When companies make a hire, they are often looking at that person to address needs that they currently have. But the hope is that that person can continue to grow and adapt to the challenges of the business. And, where they can’t, additional hires will be made. The cycle repeats over and over again.
What concerns me most is closing the gap between hiring someone for a job versus hiring for a career. To borrow a SaaS term or two, let’s frame things from the concept of LTV (Lifetime Value).
Amplitude has a nice, succinct, definition:
LTV is the cumulative total of all revenue a customer contributes to your business over their entire lifetime of using your SaaS product or service. The higher the LTV, the higher the value of that customer to your business. (Source)
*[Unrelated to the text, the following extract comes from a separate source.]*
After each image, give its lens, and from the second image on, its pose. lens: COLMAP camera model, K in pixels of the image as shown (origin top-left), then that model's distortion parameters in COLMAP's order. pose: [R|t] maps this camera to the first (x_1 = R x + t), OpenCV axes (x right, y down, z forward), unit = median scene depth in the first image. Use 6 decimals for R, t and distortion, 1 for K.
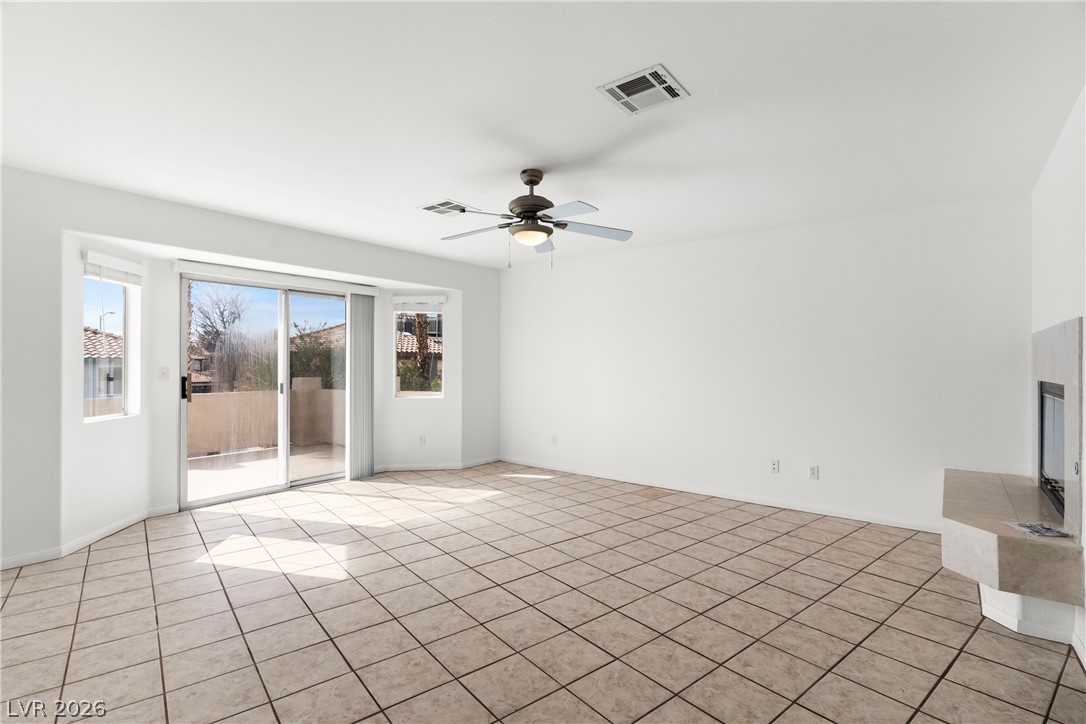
lens RADIAL K [[521.1, 0, 546.0], [0, 521.1, 361.0], [0, 0, 1]] dist [0.005426, 0.000376]
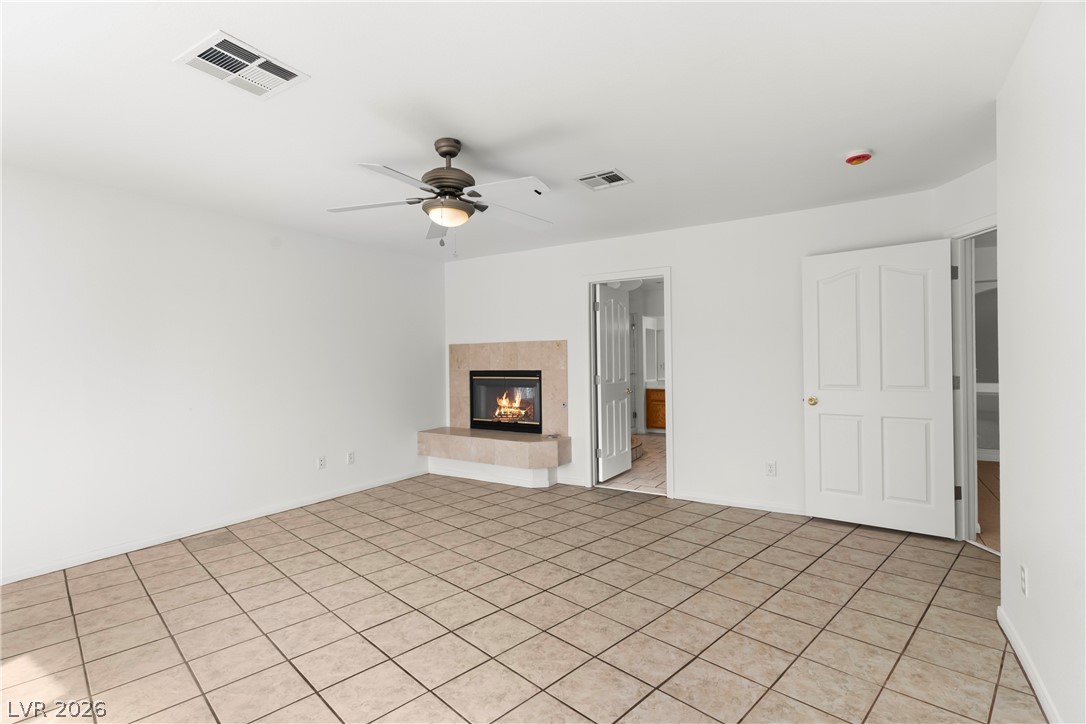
lens RADIAL K [[521.1, 0, 549.9], [0, 521.1, 361.6], [0, 0, 1]] dist [0.005426, 0.000376]
pose [[-0.112062, -0.000968, 0.993701, -0.896729], [0.010248, 0.999945, 0.002130, 0.005373], [-0.993648, 0.010422, -0.112046, 0.923051]]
For employees, it’s a no brainer that we want to keep them at the company as long as possible. It costs a lot to recruit, train, and replace people. So as much as that can be minimized, the better.
However, SaaS companies don’t just look at a customer as a static asset. The intention is to grow the account, so that the overall LTV is maximized.
Seeing SaaS companies in action, it takes work to increase the LTV of a customer. Sure, metered use / seat-based licensing may track with the customers growth, but they may stick with the initial package as to when they joined (a ‘basic’ license versus an ‘enterprise’ license; only the core platform instead of some additional, complementary, modules).
So much People infrastructure is geared towards reactive growth. (Ex. this person demonstrated X performance over the past year, let’s give them a promotion).